Septima Poinsette Clark (1898-1987)
Septima Poinsette Clark is misschien wel de enige vrouw die een belangrijke rol heeft gespeeld in het opvoeden van Afro-Amerikanen voor volledige burgerschapsrechten zonder voldoende erkenning te krijgen. Clark werd geboren als tweede van acht kinderen in Charleston, South Carolina, als zoon van Peter Poinsette, een voormalige slaaf, en zijn vrouw Victoria Warren Anderson, een wasvrouw. Zij en haar familie hadden moeite om een middelbare schoolopleiding te betalen, en in 1916 studeerde zij af aan het Avery Normal Institute. Ze trouwde met een marineman, Nerie Clark, in 1919. Het eerste kind van het echtpaar stierf in de zuigelingenjaren; een zoon werd geboren in 1925, maar Clark’s echtgenoot stierf kort daarna. Door les te geven op gesegregeerde scholen op verschillende locaties, behaalde ze in 1942 een bachelordiploma aan het Benedict College en in 1946 een masterdiploma aan het Hampton Institute.

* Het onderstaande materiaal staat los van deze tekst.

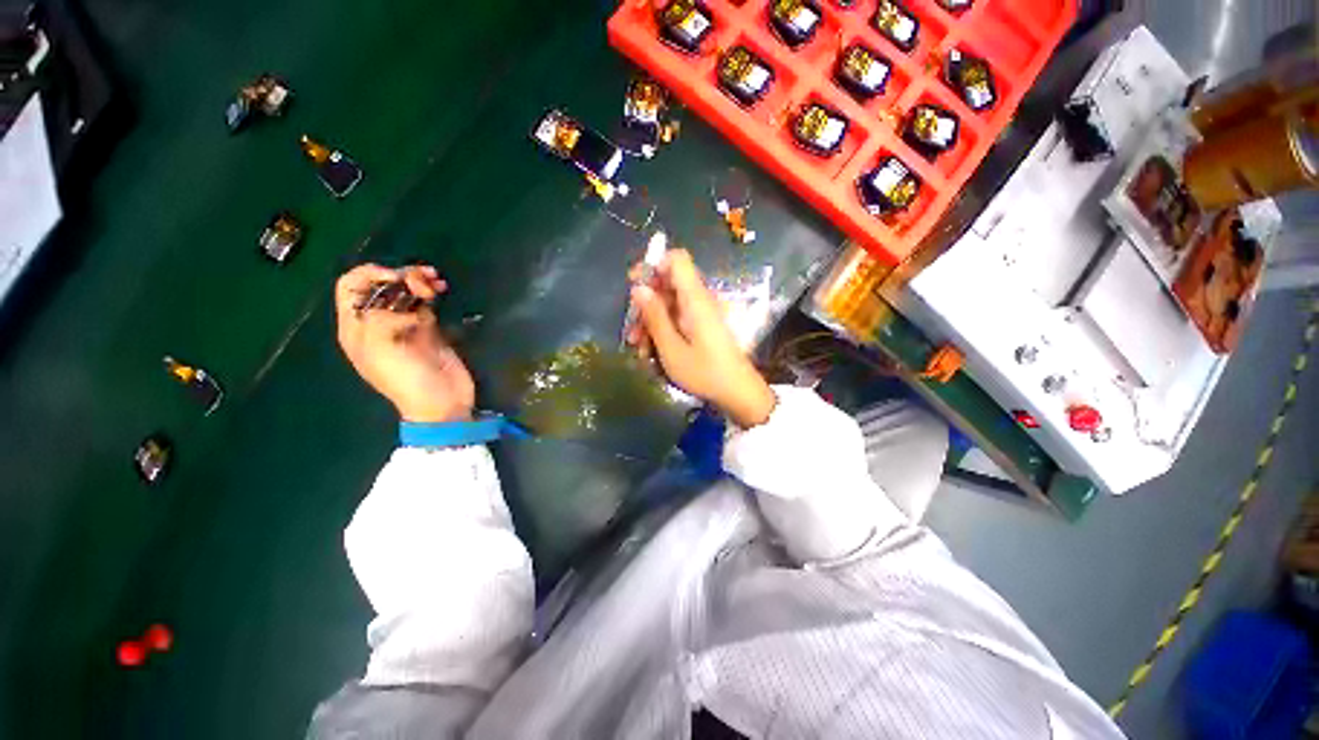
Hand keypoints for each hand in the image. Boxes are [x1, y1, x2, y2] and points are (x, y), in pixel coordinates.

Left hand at [335, 263, 474, 423]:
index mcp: (357, 328)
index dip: (370, 274)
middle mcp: (377, 323)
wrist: (441, 402)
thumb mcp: (380, 350)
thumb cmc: (406, 380)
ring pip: (405, 291)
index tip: (396, 277)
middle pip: (382, 285)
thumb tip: (406, 309)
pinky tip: (441, 289)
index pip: (351, 287)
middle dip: (401, 275)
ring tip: (437, 283)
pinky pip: (426, 303)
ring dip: (419, 281)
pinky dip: (432, 292)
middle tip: (425, 281)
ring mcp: (405, 326)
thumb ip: (379, 320)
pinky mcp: (428, 330)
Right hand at [626, 249, 775, 427]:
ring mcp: (701, 314)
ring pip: (669, 305)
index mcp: (695, 298)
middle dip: (646, 303)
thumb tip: (638, 288)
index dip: (654, 265)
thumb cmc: (704, 372)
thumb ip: (654, 316)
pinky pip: (678, 319)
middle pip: (668, 284)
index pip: (677, 260)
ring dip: (651, 322)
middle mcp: (699, 300)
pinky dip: (663, 330)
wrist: (737, 392)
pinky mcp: (702, 327)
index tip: (635, 285)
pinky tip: (651, 353)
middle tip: (632, 330)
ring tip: (639, 348)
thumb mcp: (672, 349)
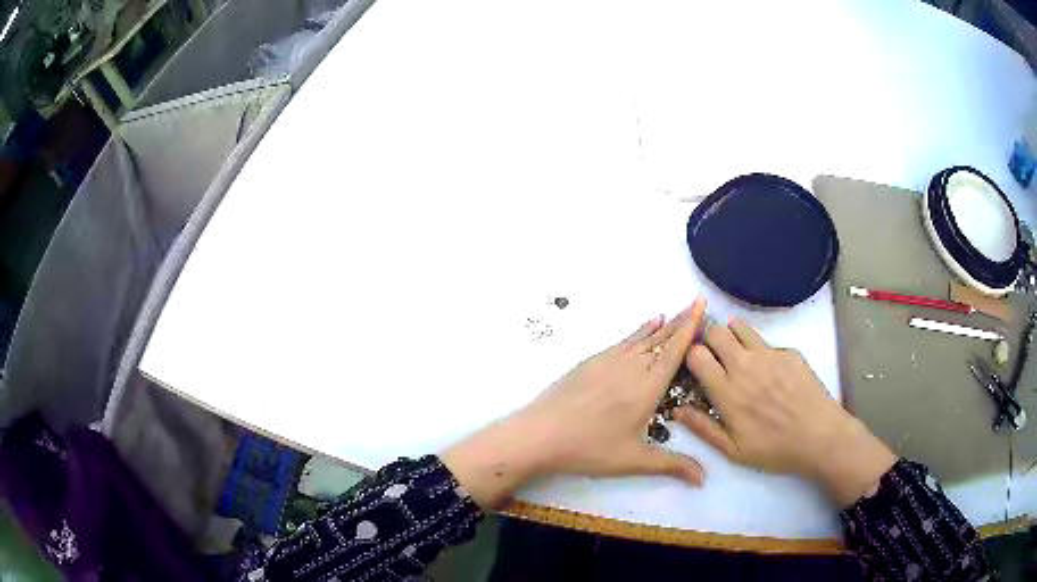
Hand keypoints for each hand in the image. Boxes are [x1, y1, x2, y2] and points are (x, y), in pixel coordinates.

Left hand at [443, 299, 706, 507]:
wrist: (540, 433)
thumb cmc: (590, 448)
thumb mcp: (634, 460)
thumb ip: (672, 465)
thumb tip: (704, 479)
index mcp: (647, 386)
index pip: (675, 350)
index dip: (690, 326)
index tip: (701, 304)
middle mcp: (631, 366)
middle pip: (661, 339)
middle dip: (681, 321)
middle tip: (695, 302)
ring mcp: (608, 361)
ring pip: (642, 338)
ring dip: (661, 325)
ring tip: (674, 312)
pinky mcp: (591, 362)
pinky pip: (623, 341)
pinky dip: (638, 331)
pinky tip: (645, 326)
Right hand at [677, 318, 896, 506]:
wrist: (820, 437)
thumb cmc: (775, 450)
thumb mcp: (733, 451)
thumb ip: (703, 428)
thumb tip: (678, 410)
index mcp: (727, 392)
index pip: (696, 354)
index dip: (691, 356)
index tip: (694, 365)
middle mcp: (745, 366)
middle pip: (715, 332)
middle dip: (708, 339)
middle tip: (713, 355)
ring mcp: (769, 355)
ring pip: (739, 327)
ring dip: (731, 335)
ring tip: (736, 353)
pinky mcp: (789, 352)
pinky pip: (765, 341)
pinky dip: (758, 348)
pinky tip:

Clark gaf niet alleen les aan jonge studenten, maar ze hield ook informele alfabetiseringsklassen voor volwassenen. Ze zette zich ook in voor onderwijs en gelijke rechten in tal van organisaties, zoals de Young Women’s Christian Association (YWCA), de Federation of Women’s Clubs, de Council of Negro Women en vooral de National Association for the Advancement of Colored People (NAACP).
In 1956, toen South Carolina het lidmaatschap van de NAACP verbood, verloor Clark haar baan als lerares en haar pensioen toen ze weigerde mee te werken. In dienst genomen door Myles Horton, werd Clark directeur van Workshops aan de Highlander Folk School in Tennessee. Toen dit programma opging in de Southern Christian Leadership Conference (SCLC), stichtte Clark samen met haar nicht Bernice Robinson de eerste burgerschapsschool om zwarten te onderrichten in alfabetisering, staatsbestuur en verkiezingsprocedures. Clark reisde door het hele Zuiden, leidde leraren op voor burgerschapsscholen en hielp bij marsen en protesten van de SCLC. Ze werkte samen met Dr. Martin Luther King, Jr. en Andrew Young. Dr. King erkende Clark toen hij in 1964 de Nobelprijs voor de Vrede ontving door erop aan te dringen dat zij hem naar Zweden zou vergezellen. Ze schreef twee autobiografieën waarin ze haar geweldloze filosofie uiteenzette, Echo in My Soul (1962) en Ready from Within (1986).